Reproduce the records word for word, from their first line through the line containing "कृतज्ञतेइतका", with both of those lines included.

● **Provided data**:
------------------------------------

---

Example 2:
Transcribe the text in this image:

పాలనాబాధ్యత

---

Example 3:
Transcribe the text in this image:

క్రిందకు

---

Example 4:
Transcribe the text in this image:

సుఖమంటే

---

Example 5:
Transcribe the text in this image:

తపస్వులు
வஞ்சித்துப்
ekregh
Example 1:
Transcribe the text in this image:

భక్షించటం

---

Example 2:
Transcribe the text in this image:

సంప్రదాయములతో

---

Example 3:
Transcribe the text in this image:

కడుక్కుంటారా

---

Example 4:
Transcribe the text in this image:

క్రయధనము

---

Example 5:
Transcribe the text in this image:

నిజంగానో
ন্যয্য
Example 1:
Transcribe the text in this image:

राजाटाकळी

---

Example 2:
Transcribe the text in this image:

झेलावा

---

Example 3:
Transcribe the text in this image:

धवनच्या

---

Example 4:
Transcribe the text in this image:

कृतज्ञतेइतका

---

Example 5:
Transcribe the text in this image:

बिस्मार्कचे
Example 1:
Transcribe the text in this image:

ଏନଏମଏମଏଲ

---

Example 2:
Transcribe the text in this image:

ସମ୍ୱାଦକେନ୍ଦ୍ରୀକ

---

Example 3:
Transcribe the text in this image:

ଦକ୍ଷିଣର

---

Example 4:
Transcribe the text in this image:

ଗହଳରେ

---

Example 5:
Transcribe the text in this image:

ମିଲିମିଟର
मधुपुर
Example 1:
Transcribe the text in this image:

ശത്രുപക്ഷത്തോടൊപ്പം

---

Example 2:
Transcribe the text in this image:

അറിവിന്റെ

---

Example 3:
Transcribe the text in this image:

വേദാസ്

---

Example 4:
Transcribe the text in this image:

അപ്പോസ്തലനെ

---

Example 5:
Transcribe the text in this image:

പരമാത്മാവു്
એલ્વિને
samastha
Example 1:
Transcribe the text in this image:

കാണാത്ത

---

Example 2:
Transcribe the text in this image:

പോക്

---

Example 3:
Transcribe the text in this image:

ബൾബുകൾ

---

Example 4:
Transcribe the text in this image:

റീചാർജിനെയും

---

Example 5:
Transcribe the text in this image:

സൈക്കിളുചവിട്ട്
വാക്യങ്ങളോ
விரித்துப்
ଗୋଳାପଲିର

------------------------------------

● **Problem solution**:
---

Example 2:
Transcribe the text in this image:

పాలనాబాధ్యత

---

Example 3:
Transcribe the text in this image:

క్రిందకు

---

Example 4:
Transcribe the text in this image:

సుఖమంటే

---

Example 5:
Transcribe the text in this image:

తపస్వులు
வஞ்சித்துப்
ekregh
Example 1:
Transcribe the text in this image:

భక్షించటం

---

Example 2:
Transcribe the text in this image:

సంప్రదాయములతో

---

Example 3:
Transcribe the text in this image:

కడుక్కుంటారా

---

Example 4:
Transcribe the text in this image:

క్రయధనము

---

Example 5:
Transcribe the text in this image:

నిజంగానో
ন্যয্য
Example 1:
Transcribe the text in this image:

राजाटाकळी

---

Example 2:
Transcribe the text in this image:

झेलावा

---

Example 3:
Transcribe the text in this image:

धवनच्या

---

Example 4:
Transcribe the text in this image:

कृतज्ञतेइतका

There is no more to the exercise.